▶ [EXERCISE DETAILS]: Take the lines below from the one with "### GetGpuAliasOk" through the one with "### v2.2.x-beta" and print only them, exactly. Don't print the pictures.

Saved data entries:
=-=-=-=-=

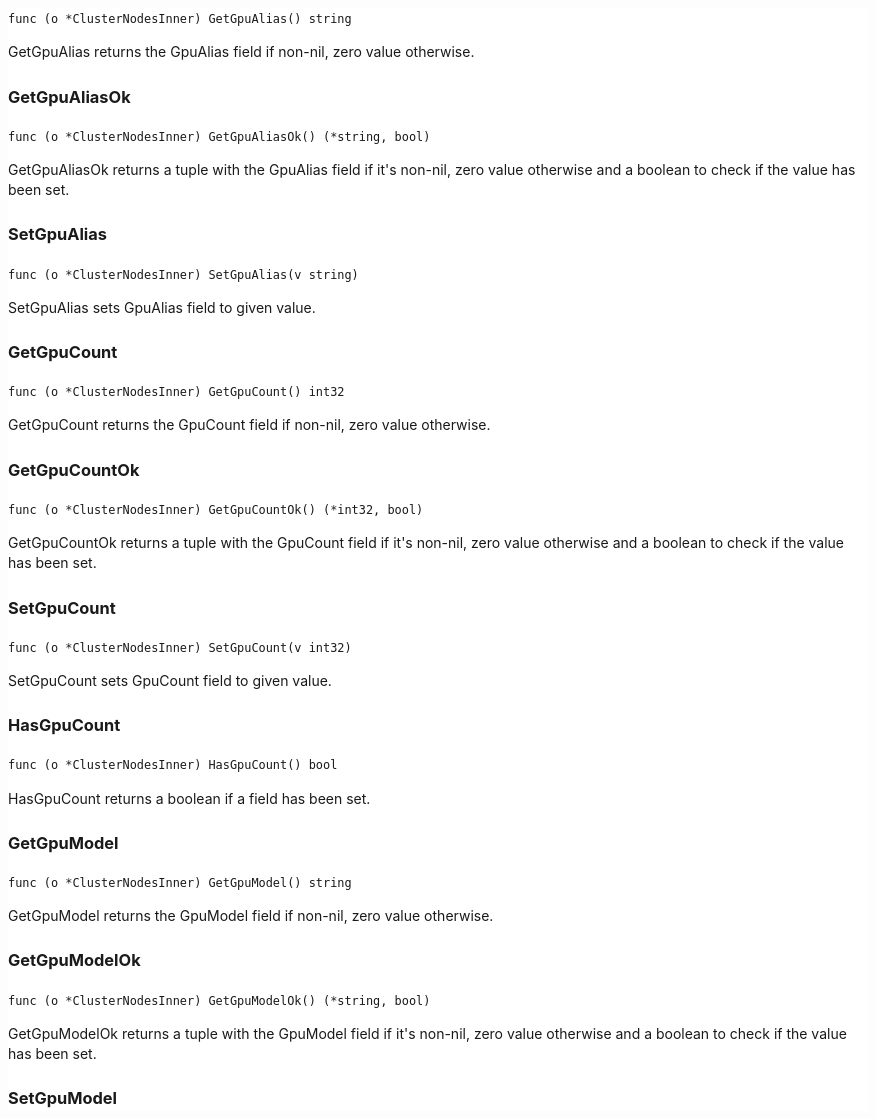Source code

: `func (o *ClusterNodesInner) GetGpuAlias() string`

GetGpuAlias returns the GpuAlias field if non-nil, zero value otherwise.

### GetGpuAliasOk

`func (o *ClusterNodesInner) GetGpuAliasOk() (*string, bool)`

GetGpuAliasOk returns a tuple with the GpuAlias field if it's non-nil, zero value otherwise
and a boolean to check if the value has been set.

### SetGpuAlias

`func (o *ClusterNodesInner) SetGpuAlias(v string)`

SetGpuAlias sets GpuAlias field to given value.


### GetGpuCount

`func (o *ClusterNodesInner) GetGpuCount() int32`

GetGpuCount returns the GpuCount field if non-nil, zero value otherwise.

### GetGpuCountOk

`func (o *ClusterNodesInner) GetGpuCountOk() (*int32, bool)`

GetGpuCountOk returns a tuple with the GpuCount field if it's non-nil, zero value otherwise
and a boolean to check if the value has been set.

### SetGpuCount

`func (o *ClusterNodesInner) SetGpuCount(v int32)`

SetGpuCount sets GpuCount field to given value.

### HasGpuCount

`func (o *ClusterNodesInner) HasGpuCount() bool`

HasGpuCount returns a boolean if a field has been set.

### GetGpuModel

`func (o *ClusterNodesInner) GetGpuModel() string`

GetGpuModel returns the GpuModel field if non-nil, zero value otherwise.

### GetGpuModelOk

`func (o *ClusterNodesInner) GetGpuModelOk() (*string, bool)`

GetGpuModelOk returns a tuple with the GpuModel field if it's non-nil, zero value otherwise
and a boolean to check if the value has been set.

### SetGpuModel
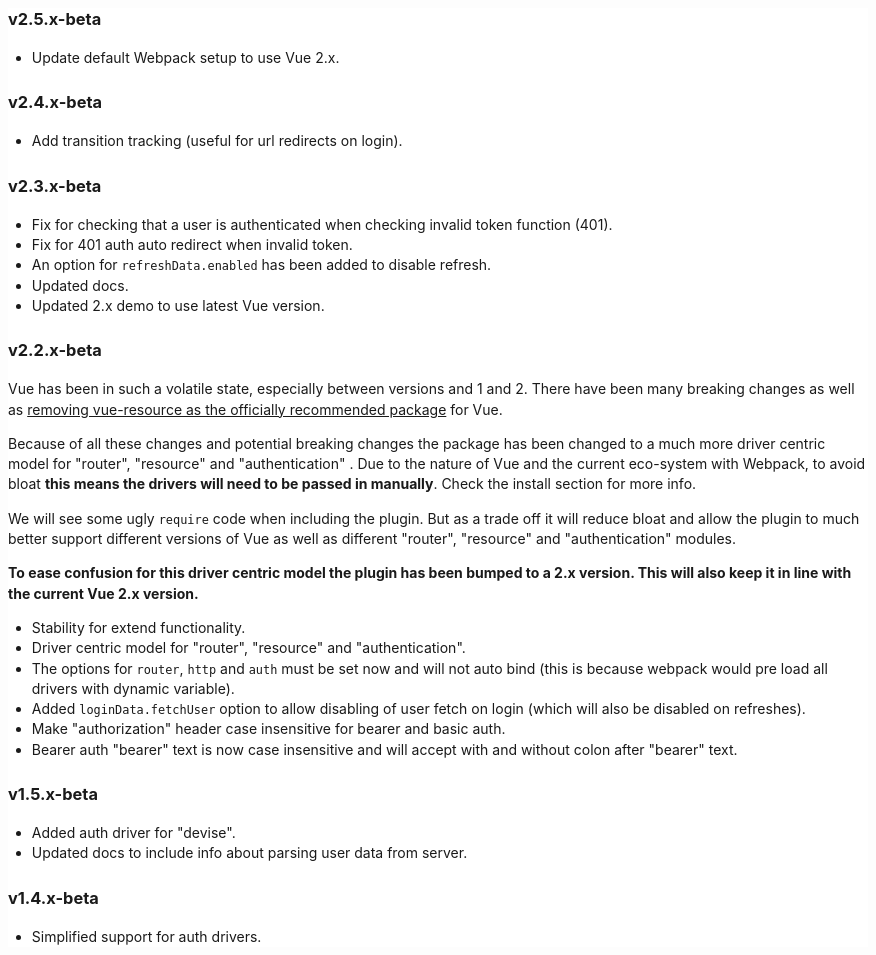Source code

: ### v2.5.x-beta

* Update default Webpack setup to use Vue 2.x.

### v2.4.x-beta

* Add transition tracking (useful for url redirects on login).

### v2.3.x-beta

* Fix for checking that a user is authenticated when checking invalid token function (401).
* Fix for 401 auth auto redirect when invalid token.
* An option for `refreshData.enabled` has been added to disable refresh.
* Updated docs.
* Updated 2.x demo to use latest Vue version.

### v2.2.x-beta

Vue has been in such a volatile state, especially between versions and 1 and 2. There have been many breaking changes as well as [removing vue-resource as the officially recommended package](https://medium.com/the-vue-point/retiring-vue-resource-871a82880af4) for Vue.

Because of all these changes and potential breaking changes the package has been changed to a much more driver centric model for "router", "resource" and "authentication" . Due to the nature of Vue and the current eco-system with Webpack, to avoid bloat **this means the drivers will need to be passed in manually**. Check the install section for more info.

We will see some ugly `require` code when including the plugin. But as a trade off it will reduce bloat and allow the plugin to much better support different versions of Vue as well as different "router", "resource" and "authentication" modules.

**To ease confusion for this driver centric model the plugin has been bumped to a 2.x version. This will also keep it in line with the current Vue 2.x version.**

* Stability for extend functionality.
* Driver centric model for "router", "resource" and "authentication".
* The options for `router`, `http` and `auth` must be set now and will not auto bind (this is because webpack would pre load all drivers with dynamic variable).
* Added `loginData.fetchUser` option to allow disabling of user fetch on login (which will also be disabled on refreshes).
* Make "authorization" header case insensitive for bearer and basic auth.
* Bearer auth "bearer" text is now case insensitive and will accept with and without colon after "bearer" text.


### v1.5.x-beta

* Added auth driver for "devise".
* Updated docs to include info about parsing user data from server.

### v1.4.x-beta

* Simplified support for auth drivers.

=-=-=-=-=

▶ [TASK ANSWER]:
### GetGpuAliasOk

`func (o *ClusterNodesInner) GetGpuAliasOk() (*string, bool)`

GetGpuAliasOk returns a tuple with the GpuAlias field if it's non-nil, zero value otherwise
and a boolean to check if the value has been set.

### SetGpuAlias

`func (o *ClusterNodesInner) SetGpuAlias(v string)`

SetGpuAlias sets GpuAlias field to given value.


### GetGpuCount

`func (o *ClusterNodesInner) GetGpuCount() int32`

GetGpuCount returns the GpuCount field if non-nil, zero value otherwise.

### GetGpuCountOk

`func (o *ClusterNodesInner) GetGpuCountOk() (*int32, bool)`

GetGpuCountOk returns a tuple with the GpuCount field if it's non-nil, zero value otherwise
and a boolean to check if the value has been set.

### SetGpuCount

`func (o *ClusterNodesInner) SetGpuCount(v int32)`

SetGpuCount sets GpuCount field to given value.

### HasGpuCount

`func (o *ClusterNodesInner) HasGpuCount() bool`

HasGpuCount returns a boolean if a field has been set.

### GetGpuModel

`func (o *ClusterNodesInner) GetGpuModel() string`

GetGpuModel returns the GpuModel field if non-nil, zero value otherwise.

### GetGpuModelOk

`func (o *ClusterNodesInner) GetGpuModelOk() (*string, bool)`

GetGpuModelOk returns a tuple with the GpuModel field if it's non-nil, zero value otherwise
and a boolean to check if the value has been set.

### SetGpuModel
Source code

: ### v2.5.x-beta

* Update default Webpack setup to use Vue 2.x.

### v2.4.x-beta

* Add transition tracking (useful for url redirects on login).

### v2.3.x-beta

* Fix for checking that a user is authenticated when checking invalid token function (401).
* Fix for 401 auth auto redirect when invalid token.
* An option for `refreshData.enabled` has been added to disable refresh.
* Updated docs.
* Updated 2.x demo to use latest Vue version.

### v2.2.x-beta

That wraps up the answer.